I have a function capable of translating UTF-8 characters into a custom 8-bit encoding:
const fn char_to_custom_encoding(c: char) -> u8;
I'd like to apply it at compile time to a string literal so that only the translated array is stored and can be accessed instantly at runtime, with a signature along the lines of
const fn literal_to_custom_encoding(input: &'static str) -> &'static [u8]
The source string is expected to contain UTF-8 characters, so processing it naively byte-by-byte as if it was ASCII, like done in this blog post, is not an option, and str.chars() can not be used at compile time as it is not a const method.
So far, my best bet seems to be to employ the general approach described in the aforementioned blog post and then manually detect UTF-8 characters during iteration. However, aside from having to write a manual implementation when a built-in one exists, this will also lead to the resulting array being padded with zeros as multi-byte characters get converted into single values and don't fill it completely; this is made even more complicated by the crate being no_std, making returning a Vec nonviable even at runtime.

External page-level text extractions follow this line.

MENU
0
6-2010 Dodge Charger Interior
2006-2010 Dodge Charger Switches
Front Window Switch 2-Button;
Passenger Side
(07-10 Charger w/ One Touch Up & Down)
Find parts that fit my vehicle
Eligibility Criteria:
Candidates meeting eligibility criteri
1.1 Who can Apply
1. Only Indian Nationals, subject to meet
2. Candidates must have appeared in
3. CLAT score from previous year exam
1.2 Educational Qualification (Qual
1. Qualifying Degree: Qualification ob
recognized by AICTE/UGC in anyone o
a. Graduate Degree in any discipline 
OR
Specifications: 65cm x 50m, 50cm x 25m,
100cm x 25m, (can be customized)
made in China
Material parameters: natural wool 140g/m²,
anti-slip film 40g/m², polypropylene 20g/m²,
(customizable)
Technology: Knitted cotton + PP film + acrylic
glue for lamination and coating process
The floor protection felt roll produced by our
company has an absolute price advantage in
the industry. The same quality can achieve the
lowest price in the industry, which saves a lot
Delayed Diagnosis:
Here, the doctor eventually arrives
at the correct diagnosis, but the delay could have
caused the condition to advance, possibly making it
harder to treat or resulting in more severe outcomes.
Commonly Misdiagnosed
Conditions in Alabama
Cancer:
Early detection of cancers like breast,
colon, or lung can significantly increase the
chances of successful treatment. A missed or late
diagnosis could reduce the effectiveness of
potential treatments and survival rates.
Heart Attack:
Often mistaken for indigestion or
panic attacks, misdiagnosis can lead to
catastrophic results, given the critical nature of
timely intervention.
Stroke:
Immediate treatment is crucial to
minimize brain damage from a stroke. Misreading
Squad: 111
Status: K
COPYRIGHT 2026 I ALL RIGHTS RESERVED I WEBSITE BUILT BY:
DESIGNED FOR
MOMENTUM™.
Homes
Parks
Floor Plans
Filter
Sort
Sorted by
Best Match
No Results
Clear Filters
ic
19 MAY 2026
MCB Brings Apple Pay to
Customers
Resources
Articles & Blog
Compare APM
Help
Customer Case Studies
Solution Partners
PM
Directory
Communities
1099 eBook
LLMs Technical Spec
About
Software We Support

Is there a better approach to this problem that still ensures that the transformation is done at compile time? I've considered using macros, but it seems that would leave the problem of iterating over the UTF-8 characters largely unsolved (there's the const_format crate doing something similar internally, but I'm having a hard time understanding its code) and I'd have to reimplement the conversion function as a macro as well, making it completely impossible to use at runtime even if desired.
&'static [u8]doesn't make much sense as a return type, especially withoutalloc. What memory is it supposed to reference?